Is there any other communication she can use? How old is this child? Can his father's number be provided to her instead? How often is this kid in your care? Etc. You have a right to boundaries. If you don't feel that she would use it properly, and she can communicate with her son via his father, then that's what her ex should give her. You did not say she wanted it for an emergency. You said she wanted it "to keep in contact with their son". So why YOU and not DH?
I have had very little communication with the sks' BM directly and she was not the type of person I wanted a relationship with. We kept a land line and if she could not reach the kids on their own phones, she used the house line like everyone else. The kids also called her on that line if they were not able to use another phone. I did occasionally receive a call from the kids via their mom's phone so I had the number (and she had mine) but she did not call me directly, nor did I call her. I only kept the number in case of an emergency. Keeping in contact did not involve me.
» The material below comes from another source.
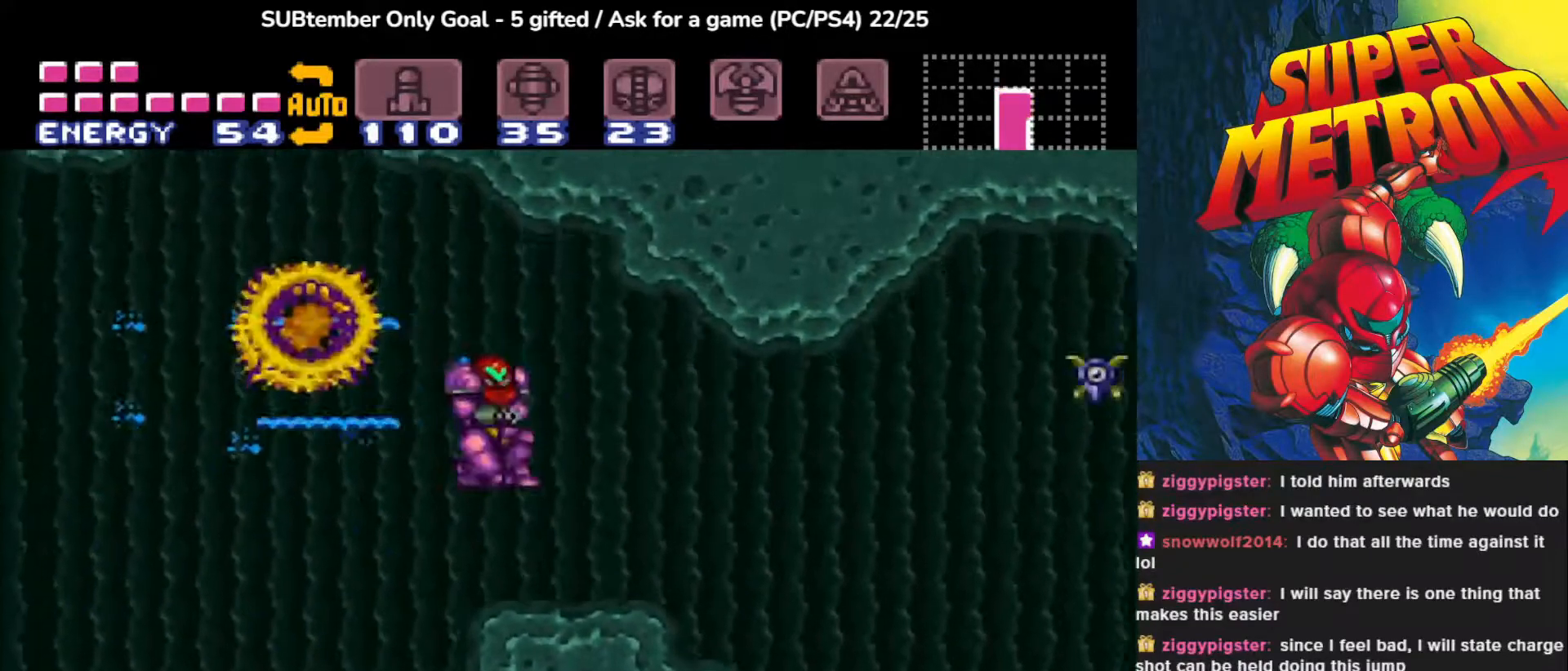
{"buttons": [], "events": [[100, "DPAD_RIGHT", "up"]]}
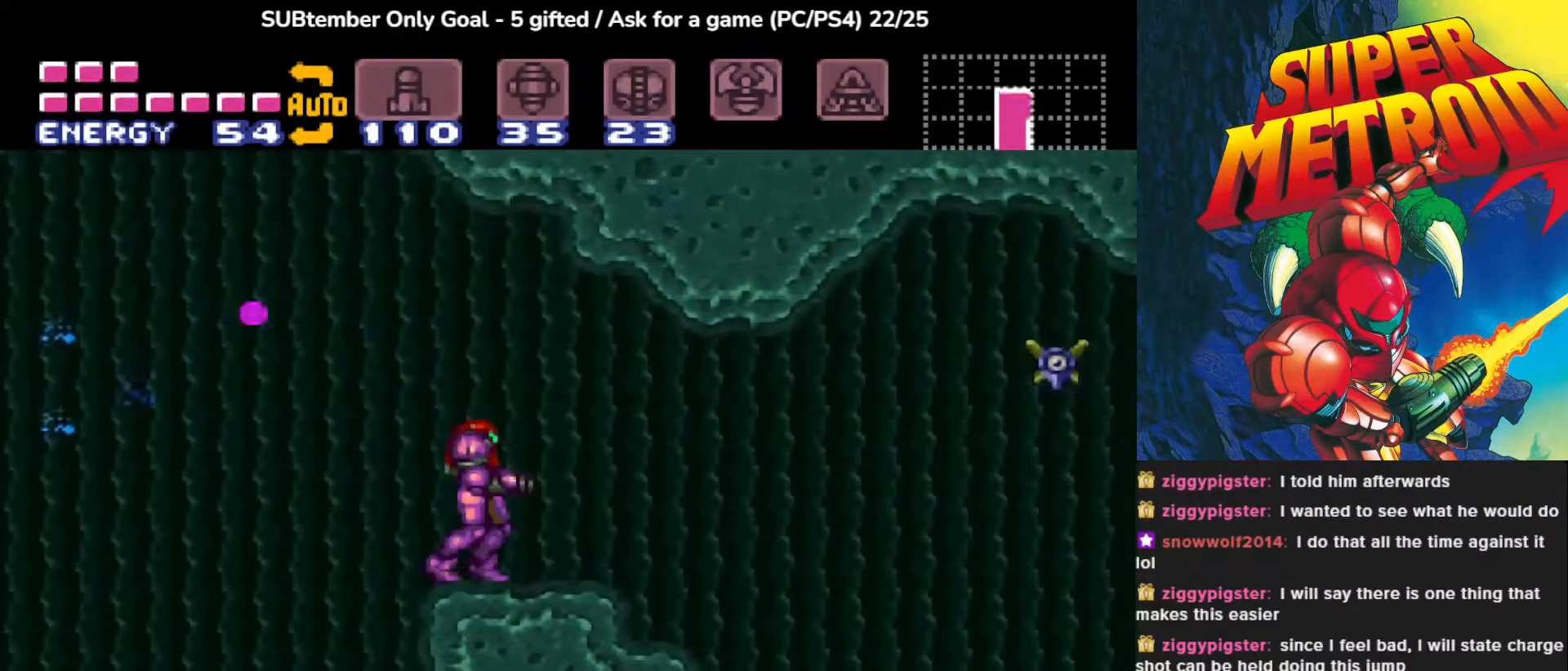
{"buttons": ["SQUARE"], "events": [[33, "CROSS", "down"], [133, "DPAD_RIGHT", "down"], [150, "CROSS", "up"], [267, "DPAD_RIGHT", "up"], [433, "SQUARE", "down"]]}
If you think she would call or text or involve you in things that are really to be handled by your husband, then I would proceed very very cautiously. They're going through a contentious time and you and your children do not need to be dragged into it. Even if you only see her at drop offs or pickups, practice saying, "That is between you and DH" if she tries to reel you in. I firmly disagree with the person who thinks that you should allow her to dump on you about your husband. She needs to find a friend to do that, not his wife.
RE: weekend visitation or such, that is between the parents. Your DH should talk to you to make sure you don't have a conflict, but it's not your job to arrange his time with his child with his ex. They need to communicate and if they can't talk nicely on the phone, that's what email is for. I helped raise my SD from the time she was 6 and never had a need for weekly communication with her mother.
ETA: if she knows that a legal battle is coming, I find her timing suspicious. So keep your eyes peeled and very firm boundaries!